WORK TO COMPLETE — Going through the data below, please show each line containing the string "front".

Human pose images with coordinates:
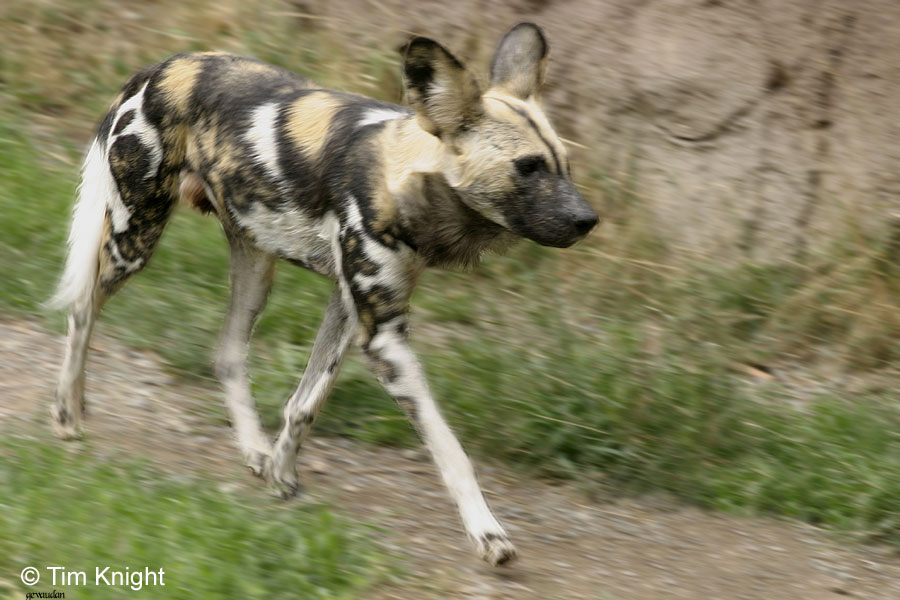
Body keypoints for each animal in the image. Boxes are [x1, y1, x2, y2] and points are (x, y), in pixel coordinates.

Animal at [47, 23, 596, 564]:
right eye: (528, 167)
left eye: (565, 164)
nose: (588, 220)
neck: (406, 179)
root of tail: (163, 66)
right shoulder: (382, 336)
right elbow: (449, 447)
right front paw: (486, 531)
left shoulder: (351, 310)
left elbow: (306, 403)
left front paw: (280, 473)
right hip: (134, 239)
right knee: (82, 310)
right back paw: (68, 414)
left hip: (254, 267)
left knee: (227, 352)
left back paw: (254, 449)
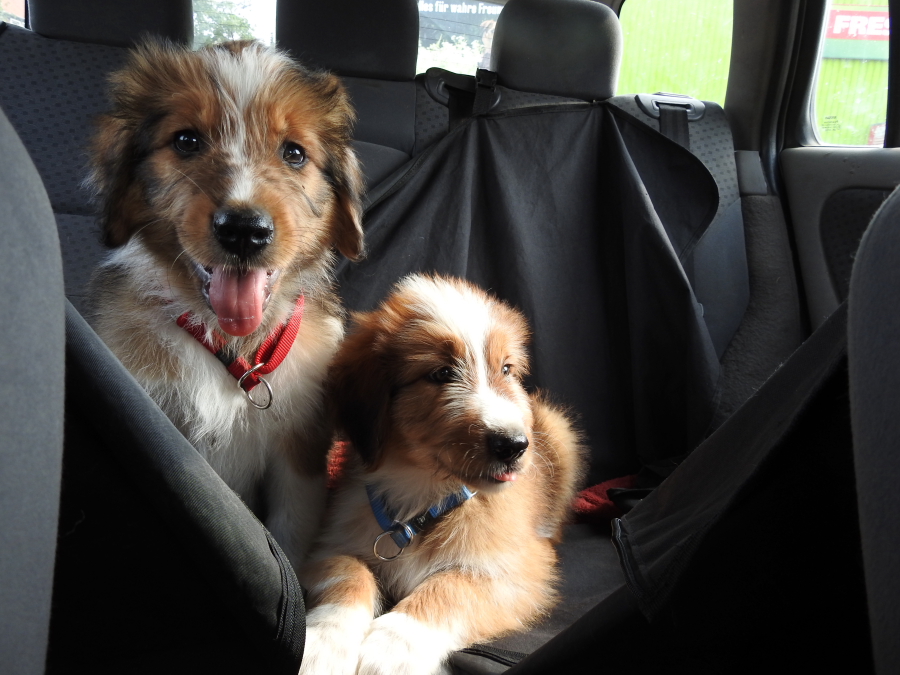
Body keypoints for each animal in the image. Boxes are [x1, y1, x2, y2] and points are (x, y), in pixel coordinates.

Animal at [85, 39, 364, 568]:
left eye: (294, 153)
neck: (233, 346)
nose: (244, 230)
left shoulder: (299, 453)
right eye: (186, 141)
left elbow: (291, 536)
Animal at [300, 275, 586, 675]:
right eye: (440, 373)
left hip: (559, 432)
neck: (425, 492)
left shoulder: (521, 571)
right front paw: (324, 642)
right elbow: (349, 571)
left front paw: (393, 647)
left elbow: (452, 586)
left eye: (506, 370)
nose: (514, 445)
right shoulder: (330, 543)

OUTPUT FOR THIS EXERCISE —
right front paw: (486, 531)
left front paw: (280, 473)
right front paw: (324, 642)
left front paw: (393, 647)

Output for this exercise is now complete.